Task item: Would you please copy each line of the data in which the string "TENNIS" occurs?

Material provided:
═══

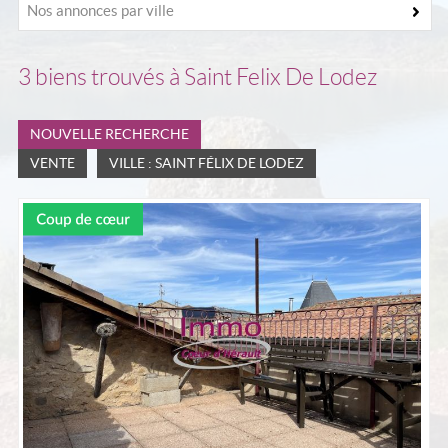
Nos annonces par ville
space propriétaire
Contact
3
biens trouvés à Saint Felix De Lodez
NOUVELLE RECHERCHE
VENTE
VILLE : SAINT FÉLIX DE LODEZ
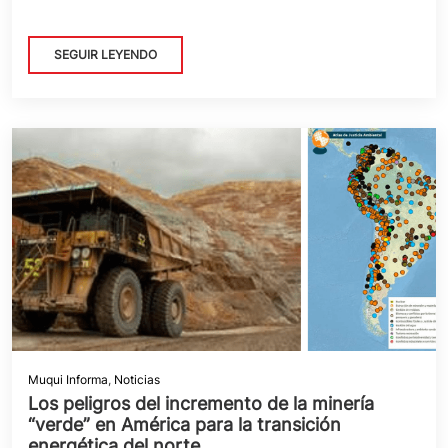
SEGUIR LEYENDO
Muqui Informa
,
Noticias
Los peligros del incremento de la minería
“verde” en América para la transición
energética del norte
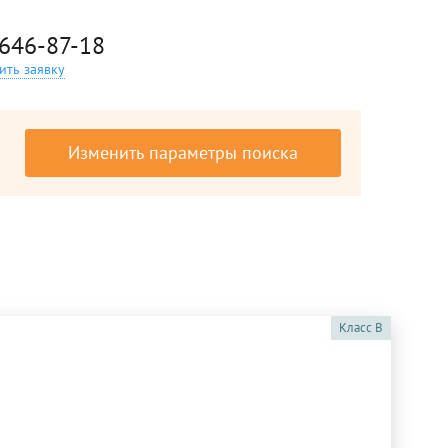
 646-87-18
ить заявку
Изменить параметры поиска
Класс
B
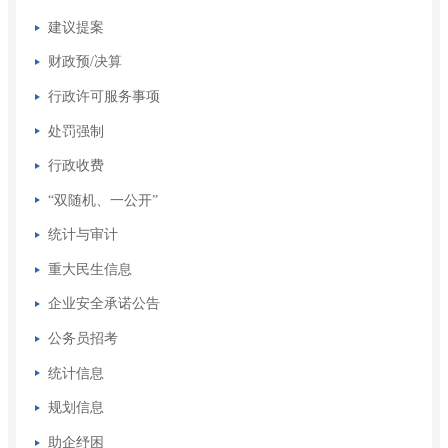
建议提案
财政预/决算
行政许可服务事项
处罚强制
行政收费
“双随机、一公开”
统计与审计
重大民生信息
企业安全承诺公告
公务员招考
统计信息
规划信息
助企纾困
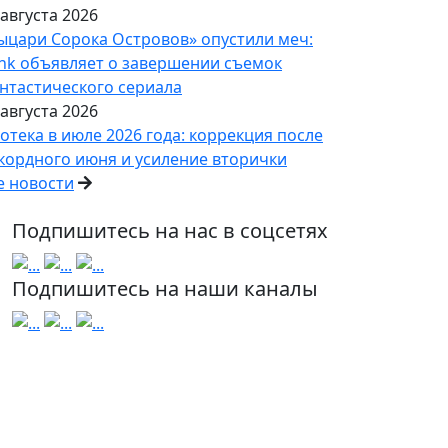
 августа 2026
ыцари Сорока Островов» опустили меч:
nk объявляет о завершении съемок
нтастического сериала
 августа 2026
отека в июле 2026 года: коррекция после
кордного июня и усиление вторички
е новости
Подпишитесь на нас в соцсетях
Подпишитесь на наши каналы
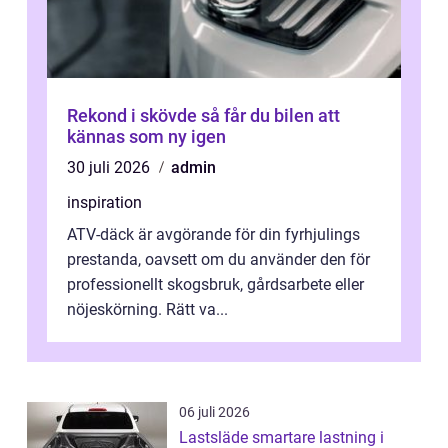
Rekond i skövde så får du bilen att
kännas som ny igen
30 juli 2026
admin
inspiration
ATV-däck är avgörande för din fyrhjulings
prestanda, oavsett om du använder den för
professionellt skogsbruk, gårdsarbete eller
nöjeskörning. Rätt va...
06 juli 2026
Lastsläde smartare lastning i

═══

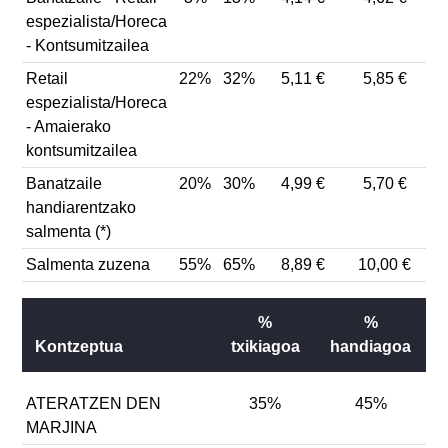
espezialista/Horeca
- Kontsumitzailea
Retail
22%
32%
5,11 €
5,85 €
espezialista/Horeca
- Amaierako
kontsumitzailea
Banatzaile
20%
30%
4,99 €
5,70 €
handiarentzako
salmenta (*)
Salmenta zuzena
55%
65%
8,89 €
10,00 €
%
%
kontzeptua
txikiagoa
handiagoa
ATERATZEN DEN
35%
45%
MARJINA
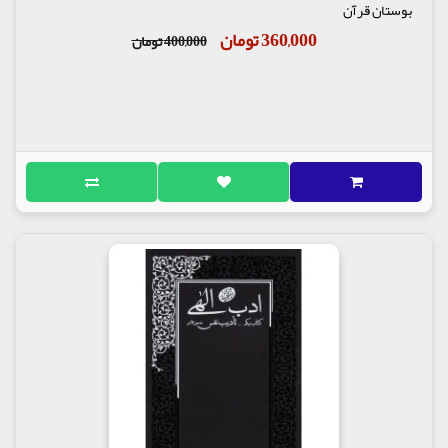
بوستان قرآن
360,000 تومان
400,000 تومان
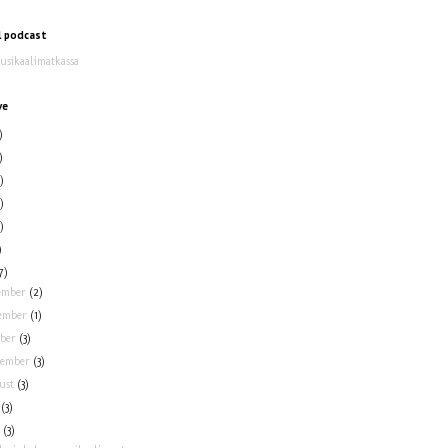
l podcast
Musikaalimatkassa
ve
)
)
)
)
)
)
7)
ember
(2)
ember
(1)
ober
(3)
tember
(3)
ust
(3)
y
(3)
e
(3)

═══

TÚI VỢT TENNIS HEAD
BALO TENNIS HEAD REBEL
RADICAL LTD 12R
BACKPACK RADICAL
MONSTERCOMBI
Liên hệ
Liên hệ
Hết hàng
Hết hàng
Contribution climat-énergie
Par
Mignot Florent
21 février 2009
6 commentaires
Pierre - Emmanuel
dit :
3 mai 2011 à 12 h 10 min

═══

Task solution:
TÚI VỢT TENNIS HEAD
BALO TENNIS HEAD REBEL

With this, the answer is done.